The urban parts of the town unite with Liverpool on the opposite side of the narrows of the estuary in having an early socially reformist movement in local measures, and its choice of many elected representatives since the 1850s. The work was evidenced in the building of large public buildings and institutions and the creation of supported workers' housing, creating Port Sunlight to the south, among other such estates. The southern border of the borough controversially avoids the near-circular suburbs of the cathedral city of Chester, thereby creating a jagged boundary in local and national government; nonetheless, the Wirral has scenic shores and large golf courses including to the west one which regularly hosts The Open. Transcending the dense 20th-century urban-semi-rural divide of Merseyside is the largely Victorian era-built town of Birkenhead, at the centre of which lies the archetype of city parks, Birkenhead Park, a social gift and early publicly subscribed community asset in the area.

DIRECTION:
According to the passage about the Wirral, why does the borough have a jagged boundary in local and national government? Answer in one to three sentences. Rely solely on the passage about the Wirral.

Entries from a dataset:
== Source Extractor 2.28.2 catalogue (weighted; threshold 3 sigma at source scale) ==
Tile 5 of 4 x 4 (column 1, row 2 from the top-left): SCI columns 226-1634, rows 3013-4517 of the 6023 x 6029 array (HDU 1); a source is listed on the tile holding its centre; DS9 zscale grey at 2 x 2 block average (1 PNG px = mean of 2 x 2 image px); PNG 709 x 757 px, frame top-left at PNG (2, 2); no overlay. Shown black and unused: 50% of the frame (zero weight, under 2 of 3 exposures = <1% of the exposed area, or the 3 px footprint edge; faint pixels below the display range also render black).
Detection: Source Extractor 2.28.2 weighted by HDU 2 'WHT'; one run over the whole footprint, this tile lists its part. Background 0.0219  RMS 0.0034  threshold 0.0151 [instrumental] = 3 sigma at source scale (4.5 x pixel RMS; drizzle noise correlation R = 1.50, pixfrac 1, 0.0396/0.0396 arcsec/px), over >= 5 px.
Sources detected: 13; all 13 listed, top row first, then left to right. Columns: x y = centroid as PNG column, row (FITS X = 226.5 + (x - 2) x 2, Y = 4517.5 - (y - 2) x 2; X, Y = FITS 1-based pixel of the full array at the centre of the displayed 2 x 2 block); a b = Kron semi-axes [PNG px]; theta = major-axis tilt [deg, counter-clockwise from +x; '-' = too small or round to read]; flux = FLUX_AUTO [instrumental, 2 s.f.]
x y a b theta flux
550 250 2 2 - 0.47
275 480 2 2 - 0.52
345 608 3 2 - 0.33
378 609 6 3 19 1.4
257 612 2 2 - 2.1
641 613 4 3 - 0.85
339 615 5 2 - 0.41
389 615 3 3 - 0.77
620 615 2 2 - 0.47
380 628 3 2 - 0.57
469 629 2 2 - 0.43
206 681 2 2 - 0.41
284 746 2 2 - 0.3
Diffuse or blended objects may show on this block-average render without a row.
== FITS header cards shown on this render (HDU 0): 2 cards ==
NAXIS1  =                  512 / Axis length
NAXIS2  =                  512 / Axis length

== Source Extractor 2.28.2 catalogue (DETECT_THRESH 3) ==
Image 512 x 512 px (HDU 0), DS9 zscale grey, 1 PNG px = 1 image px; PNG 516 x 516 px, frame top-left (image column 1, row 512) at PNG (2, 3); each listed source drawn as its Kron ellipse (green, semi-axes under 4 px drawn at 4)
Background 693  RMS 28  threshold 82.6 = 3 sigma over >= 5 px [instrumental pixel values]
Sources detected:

SOLUTION FOR THIS PROBLEM:
The southern border of the borough avoids the near-circular suburbs of the cathedral city of Chester, which creates the jagged boundary. The passage describes this route as controversial.